Here is the translated transcript of this conversation.

From Firefox Extensions to Google Calendar: "Wilderness Survival"

Ryan Peterman (Podcast host, former Instagram software engineer, hereinafter "Ryan"): Welcome to the show. Today we are honored to have Michael Bolin. He is the technical lead for OpenAI's open-source project Codex and was formerly a Distinguished Engineer (E9) at Meta. Michael, let's start with your early career. I dug deep into your personal website and found a project you were once excited about but now has broken links everywhere—"Chickenfoot." What on earth was that?

Michael Bolin (hereinafter "Bolin"): Oh my, that does take me back. It was actually my master's thesis project, a Firefox browser extension. You have to understand, writing JavaScript for Firefox back then was absolutely avant-garde for a graduation project.

Simply put, it was a small programming tool integrated into Firefox's sidebar. Its core concept was "end-user programming for the web." It offered macro commands like enter and click. You could type enter, pass in a string argument, and it would automatically find the corresponding input field on the webpage; you say click search, and it would click the search button.

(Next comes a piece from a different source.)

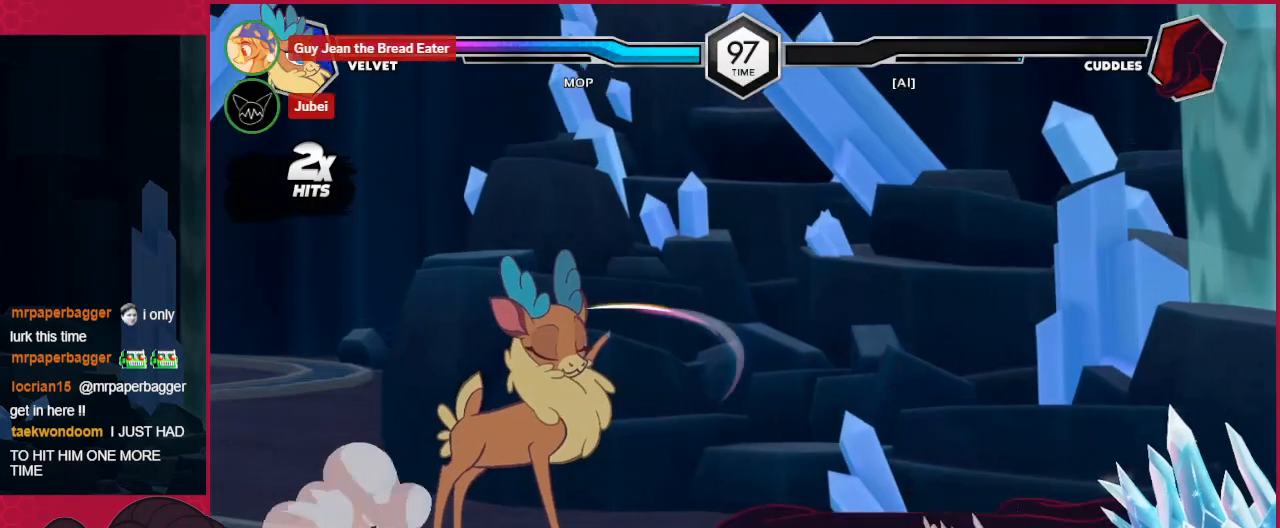
{"keys": [], "events": []}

Under the hood, we built massive amounts of extremely complex heuristics. It would parse the DOM structure of webpages, look for text like "first name" and "last name," then locate the text box nearest to those labels, and finally use JavaScript to auto-fill your input.

Looking back now, it's fascinating. Because what many AI Agents are doing today is exactly what we did in Chickenfoot—only now they use real natural language large models, while we back then cobbled it together with crude JavaScript scripts.

Ryan: So it was essentially parsing frontend code to provide an interactive console letting you manipulate webpages through natural language commands?

Bolin: Exactly. We utilized webpage accessibility tags, image alt text, and everything else we could grab. It worked particularly well on extremely bare-bones sites like Craigslist. Some friends even used this tool to write automation scripts and make money.

Ryan: Later you officially entered the industry, and your first stop was Google, where you immediately took on the Google Calendar project. What was the vibe at Google back then? What attracted you?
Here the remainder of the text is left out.